Passage to read:
----

Legacy pay rate bands extraction v2 — independent validation

Validator: Senior Data Engineer (peer-review pass, v2 — role-columns variant) Date: 2026-05-18 Subject of validation:

/docs/30-49-domains/35-gig/statistics/2026-05-18-legacy-pay-rate-bands.csv (10-column variant)
/docs/30-49-domains/35-gig/scratchpad/2026-05-18-legacy-pay-rate-bands-query.md (overwritten v2)
Baseline: prior CONFIRMED validator file (...-validation.md).

Verdict

CONFIRMED. Every numeric headline claim in v2 was independently reproduced from the source database; the schema additions (job_types LEFT JOIN, three new projected columns) are correctly applied; the CSV is well-formed; and the title-pollution finding is, if anything, understated rather than overstated — the seeding plan's Stage-2 admin review needs to be more robust than the v1 design assumed.

Per-claim audit

#	Claim	Executor value	Validator value	Match	Notes
1	CSV row count	10,166	10,166 (1 header + 10,166 data; CSV reader and `wc -l = 10,167`)	YES
2	Reproducing executor's SQL gives the same count	10,166	10,166	YES	Ran the executor's verification `SELECT COUNT(*)` block verbatim.
3	Distinct `(company_id, jod_job_title)`	2,231	2,231 (from CSV; from DB extract output: 2,231)	YES	Caveat: A naive `SELECT COUNT(DISTINCT company_id, job_title)` returns 2,170 because the MySQL collation `utf8mb4_0900_ai_ci` is case-insensitive. The CSV preserves case-sensitive distinct values because each variant appears on a different row (distinguished by other columns), so Python's case-sensitive dedup gives 2,231. The executor's number is the right number for CSV-shaped reporting; both numbers are correct under their respective semantics.
4	Distinct `(company_id, job_type_id)`	80	80	YES	Reproduced both from DB extract and direct SQL.
5	Good Idea Concepts (219) distinct titles	499	499 (from CSV); 478 (DB-side `COUNT DISTINCT` due to ci collation)	YES	Same case-sensitivity caveat as #3.
6	NTUC Foodfare (106) distinct titles	262	262 (CSV); 250 (DB-side ci)	YES	Same caveat.
7	The Robertson House (244) distinct titles	233	233 (CSV); 233 (DB-side ci)	YES	No case collisions for this account.
8	Top 10 companies by distinct title count	as reported	identical ordering and counts	YES	See top-15 table in the §"Independent re-query" section below.
9	Only 7 of 57 `job_type_id` values in use, IDs 51–57 = Retail, F&B, Hotel, Healthcare, Logistics, Events, Others	7 of 57	7 of 57 — IDs and titles exactly as claimed	YES	`SELECT DISTINCT job_type_id` against the same filters.
10	4 of top 5 companies: `distinct (title, job_type_id) == distinct title`	claimed	confirmed: 219, 106, 224, 78 are equal; 244 has 236 vs 233 (delta = 3 because 3 titles span 2 `job_type_id` values, see §"Independent re-query")	YES
11	52 near-duplicate title groups (case/whitespace)	52	52	YES	Independent grouping: collapse whitespace runs to single space + lowercase, group by `(company_id, normalised_title)`, keep groups with ≥2 raw variants.

----

(Collected data)
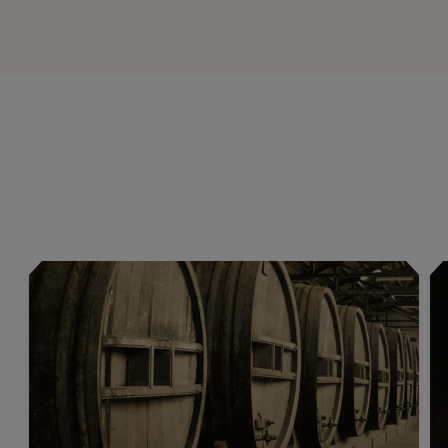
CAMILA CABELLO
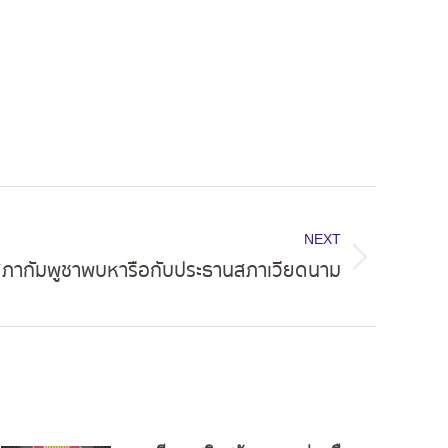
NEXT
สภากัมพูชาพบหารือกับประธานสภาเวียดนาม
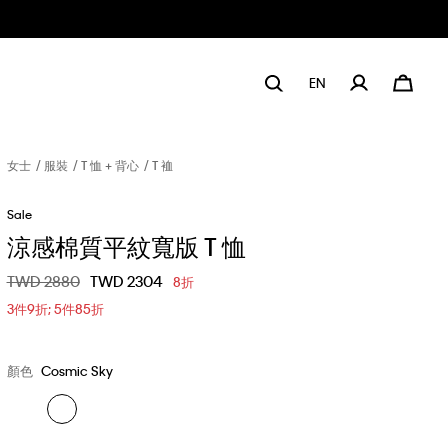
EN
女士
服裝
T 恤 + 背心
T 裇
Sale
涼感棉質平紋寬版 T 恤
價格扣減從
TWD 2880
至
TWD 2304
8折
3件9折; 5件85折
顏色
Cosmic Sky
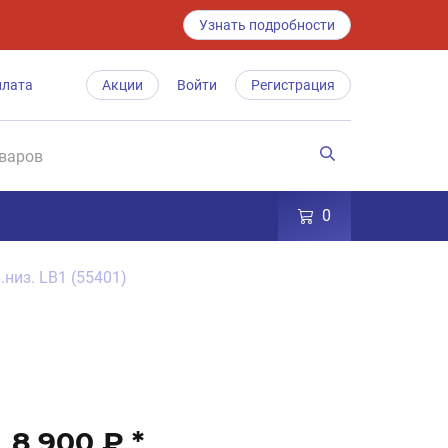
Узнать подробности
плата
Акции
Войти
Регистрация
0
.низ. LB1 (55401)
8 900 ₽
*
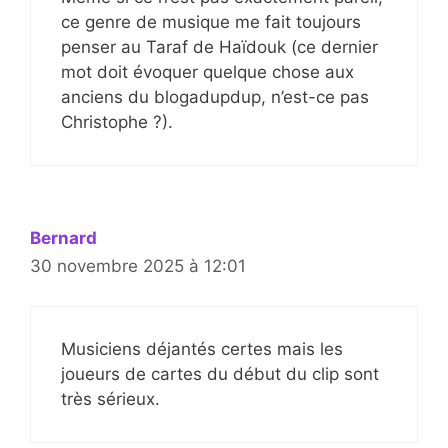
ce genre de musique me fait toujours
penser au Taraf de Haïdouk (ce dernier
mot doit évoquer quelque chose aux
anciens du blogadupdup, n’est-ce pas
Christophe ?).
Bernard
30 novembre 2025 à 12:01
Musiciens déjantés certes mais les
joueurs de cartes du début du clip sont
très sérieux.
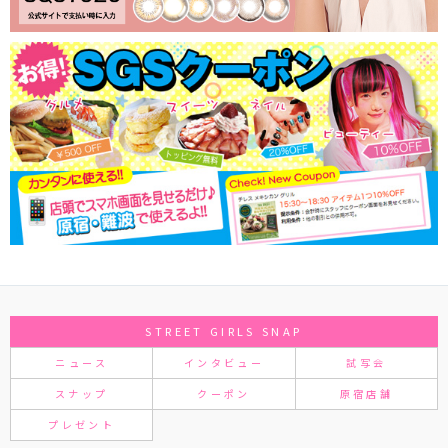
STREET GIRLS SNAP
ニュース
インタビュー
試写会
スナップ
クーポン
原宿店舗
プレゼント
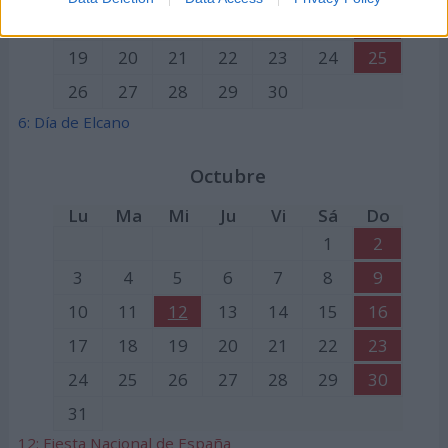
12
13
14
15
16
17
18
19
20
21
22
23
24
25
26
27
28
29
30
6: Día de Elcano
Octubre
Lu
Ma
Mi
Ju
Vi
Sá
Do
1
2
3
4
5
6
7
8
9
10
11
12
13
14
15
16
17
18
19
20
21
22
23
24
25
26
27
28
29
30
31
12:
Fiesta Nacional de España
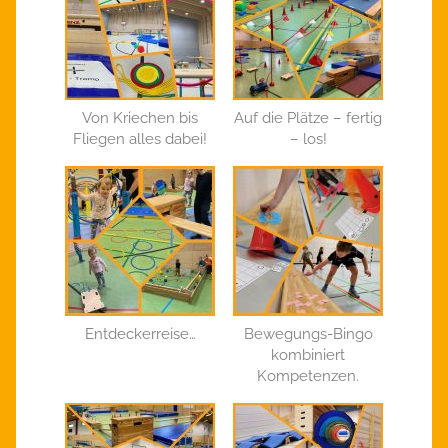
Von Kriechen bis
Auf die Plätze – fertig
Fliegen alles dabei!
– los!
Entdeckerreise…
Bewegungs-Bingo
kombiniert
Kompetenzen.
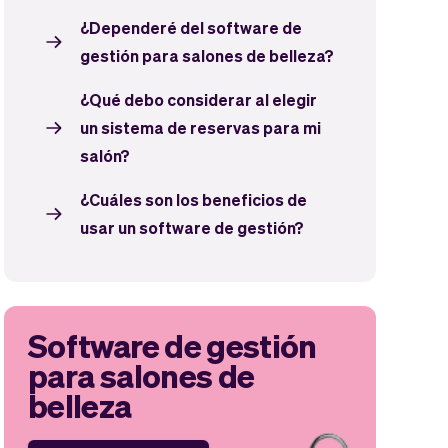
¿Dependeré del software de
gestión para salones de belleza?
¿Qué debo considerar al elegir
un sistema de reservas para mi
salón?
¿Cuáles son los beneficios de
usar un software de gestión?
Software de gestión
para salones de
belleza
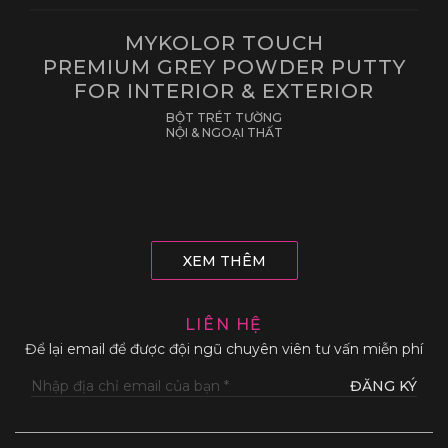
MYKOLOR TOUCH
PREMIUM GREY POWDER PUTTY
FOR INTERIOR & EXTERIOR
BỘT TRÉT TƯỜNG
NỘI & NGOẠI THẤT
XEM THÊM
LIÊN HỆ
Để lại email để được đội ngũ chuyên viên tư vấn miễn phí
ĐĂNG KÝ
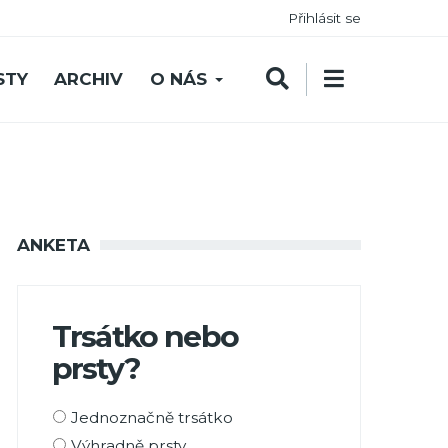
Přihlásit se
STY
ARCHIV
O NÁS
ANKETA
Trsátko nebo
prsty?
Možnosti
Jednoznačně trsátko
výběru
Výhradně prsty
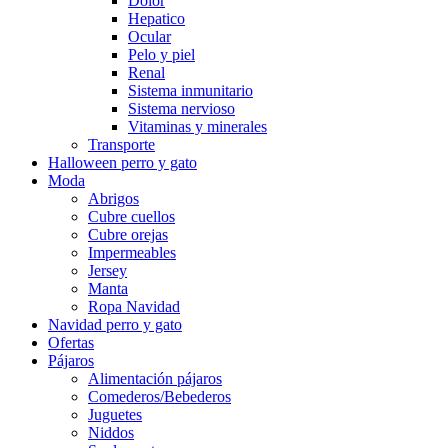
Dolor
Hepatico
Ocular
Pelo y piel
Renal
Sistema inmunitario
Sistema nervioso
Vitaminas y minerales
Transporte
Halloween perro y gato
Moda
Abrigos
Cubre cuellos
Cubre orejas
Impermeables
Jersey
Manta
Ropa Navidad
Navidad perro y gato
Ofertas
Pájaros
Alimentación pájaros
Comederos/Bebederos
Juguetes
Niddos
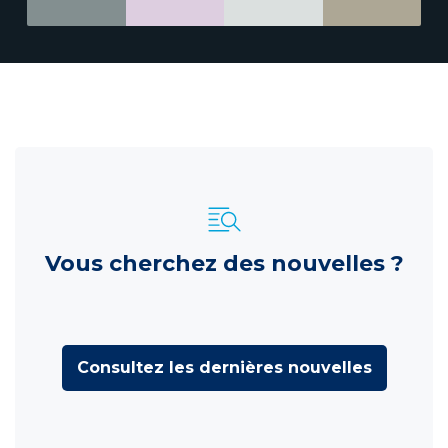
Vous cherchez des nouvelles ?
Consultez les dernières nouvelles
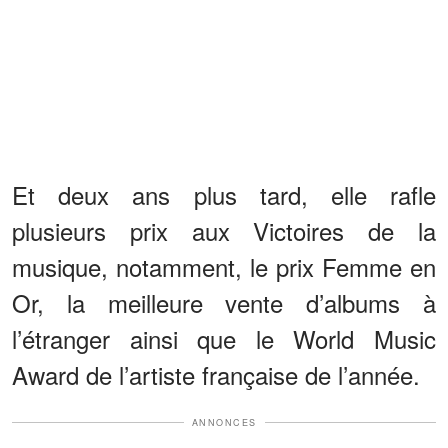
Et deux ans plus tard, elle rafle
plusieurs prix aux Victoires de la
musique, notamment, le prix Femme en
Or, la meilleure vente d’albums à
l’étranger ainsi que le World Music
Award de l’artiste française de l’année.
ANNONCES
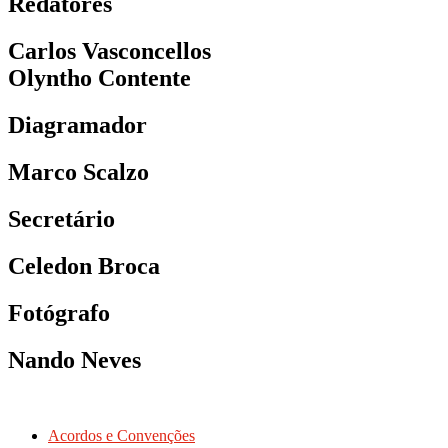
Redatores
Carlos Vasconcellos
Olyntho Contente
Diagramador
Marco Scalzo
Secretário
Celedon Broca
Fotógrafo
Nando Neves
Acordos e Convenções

----

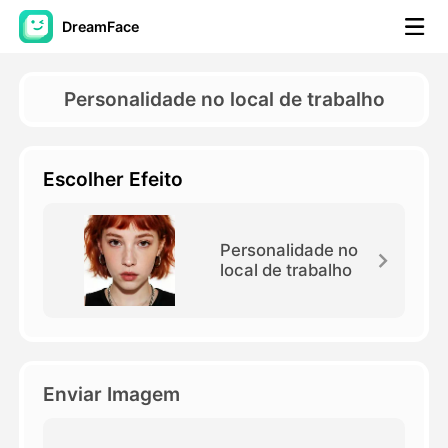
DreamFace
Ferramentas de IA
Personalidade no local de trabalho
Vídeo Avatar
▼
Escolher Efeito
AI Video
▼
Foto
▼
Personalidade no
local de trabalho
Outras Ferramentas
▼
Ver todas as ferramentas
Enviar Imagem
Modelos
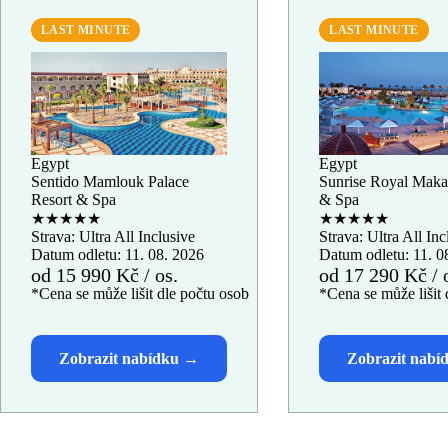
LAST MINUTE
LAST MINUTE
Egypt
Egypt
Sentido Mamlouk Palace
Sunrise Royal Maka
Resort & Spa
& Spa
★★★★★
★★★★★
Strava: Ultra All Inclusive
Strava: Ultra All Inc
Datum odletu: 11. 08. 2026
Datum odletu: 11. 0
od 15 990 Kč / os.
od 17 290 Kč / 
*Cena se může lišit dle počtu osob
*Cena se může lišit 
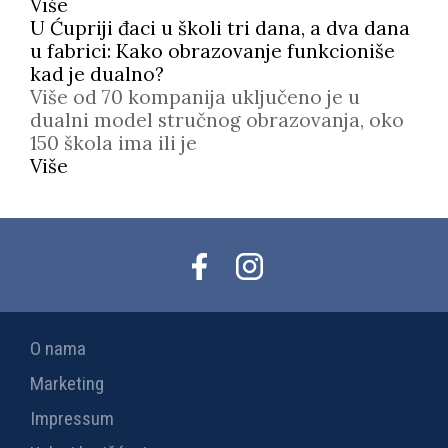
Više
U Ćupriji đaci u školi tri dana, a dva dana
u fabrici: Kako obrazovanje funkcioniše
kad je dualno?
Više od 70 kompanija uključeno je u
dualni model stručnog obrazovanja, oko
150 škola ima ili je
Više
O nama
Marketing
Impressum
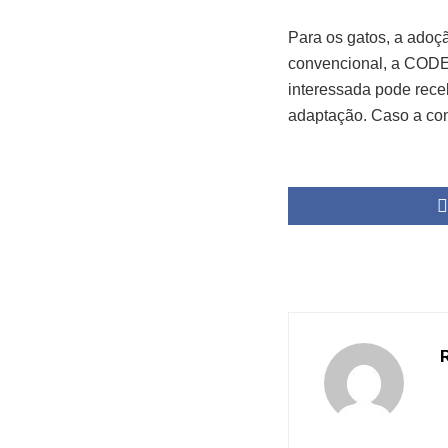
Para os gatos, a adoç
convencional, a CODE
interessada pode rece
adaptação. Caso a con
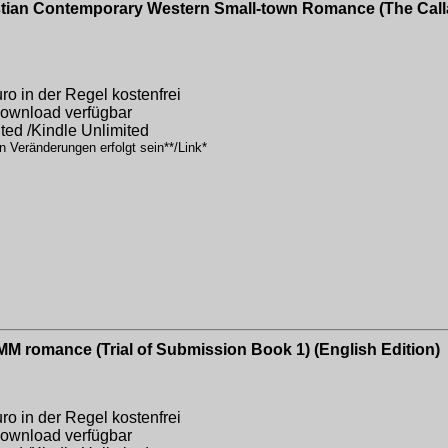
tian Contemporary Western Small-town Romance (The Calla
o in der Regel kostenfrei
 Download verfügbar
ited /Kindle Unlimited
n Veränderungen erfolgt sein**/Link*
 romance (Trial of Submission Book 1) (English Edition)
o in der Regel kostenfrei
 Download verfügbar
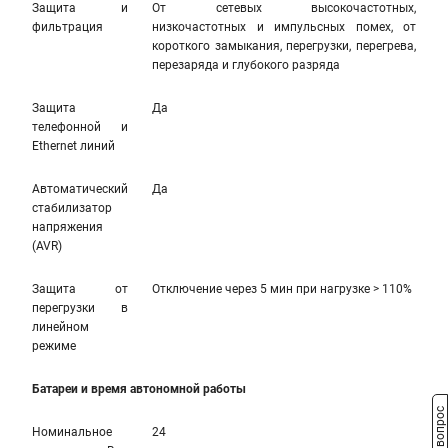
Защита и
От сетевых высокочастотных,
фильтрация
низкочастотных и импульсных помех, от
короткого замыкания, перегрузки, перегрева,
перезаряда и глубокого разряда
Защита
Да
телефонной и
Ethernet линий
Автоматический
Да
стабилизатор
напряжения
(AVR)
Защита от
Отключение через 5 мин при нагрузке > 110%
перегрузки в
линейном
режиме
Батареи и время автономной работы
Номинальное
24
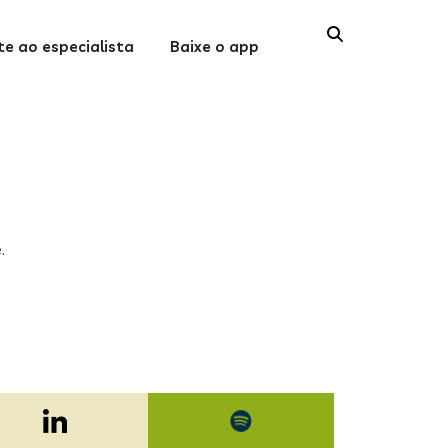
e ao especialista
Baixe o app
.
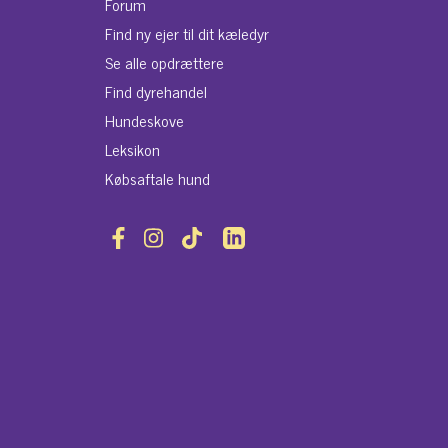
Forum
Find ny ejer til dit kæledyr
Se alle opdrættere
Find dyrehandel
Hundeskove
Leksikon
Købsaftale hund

----

Work instructions:
1. Reproduce the pay rate validation report word for word, from "Validator: Senior Data" up to and including "v1 design assumed.".
2. Write the text that comes next in the pay rate validation report, picking up after its last line.

Response list:
1.
Validator: Senior Data Engineer (peer-review pass, v2 — role-columns variant) Date: 2026-05-18 Subject of validation:

/docs/30-49-domains/35-gig/statistics/2026-05-18-legacy-pay-rate-bands.csv (10-column variant)
/docs/30-49-domains/35-gig/scratchpad/2026-05-18-legacy-pay-rate-bands-query.md (overwritten v2)
Baseline: prior CONFIRMED validator file (...-validation.md).

Verdict

CONFIRMED. Every numeric headline claim in v2 was independently reproduced from the source database; the schema additions (job_types LEFT JOIN, three new projected columns) are correctly applied; the CSV is well-formed; and the title-pollution finding is, if anything, understated rather than overstated — the seeding plan's Stage-2 admin review needs to be more robust than the v1 design assumed.

2.
12	0 NULL `jod_job_title` rows	0	0	YES	Both DB-side (NULL/empty count = 0) and CSV-side (empty string count = 0).
13	0 NULL `job_type_id` rows in deduped output	0	0	YES	Same approach. The LEFT JOIN means NULLs would be preserved as empty string in the CSV; none exist in the filtered data.
14	Title pollution finding (admins encoding date/worker/time into title)	claimed real	CONFIRMED and understated — see §"Title pollution finding" below	YES	Quantified: 34.5% of distinct titles contain a date pattern; 8.7% contain a time pattern; 77.1% contain parentheses (usually worker name). For the top 8 accounts this is 86–97%.

Schema verification

DESCRIBE job_types:

Field	Type	Null	Key	Default
`id`	bigint unsigned	NO	PRI	(auto_increment)
`title`	varchar(255)	NO		NULL
`description`	varchar(255)	YES		NULL
`wage_range`	varchar(255)	YES		NULL
`image`	varchar(255)	NO		default.jpeg
`hex_color`	varchar(7)	YES		NULL
`status`	smallint	NO		NULL
`created_by`, `updated_by`	bigint	YES		NULL
`created_at`, `updated_at`	timestamp	YES		NULL

SELECT COUNT(*) FROM job_types = 57 ✓ (matches executor's claim).
title is the human-readable label ✓ — the column the executor joined.
The LEFT JOIN is the right call: an inner join would silently drop jj.job_type_id IS NULL rows. In the filtered set the count of NULL job_type_id is 0, so the join shape doesn't affect this extraction, but the LEFT JOIN remains defensible against future data.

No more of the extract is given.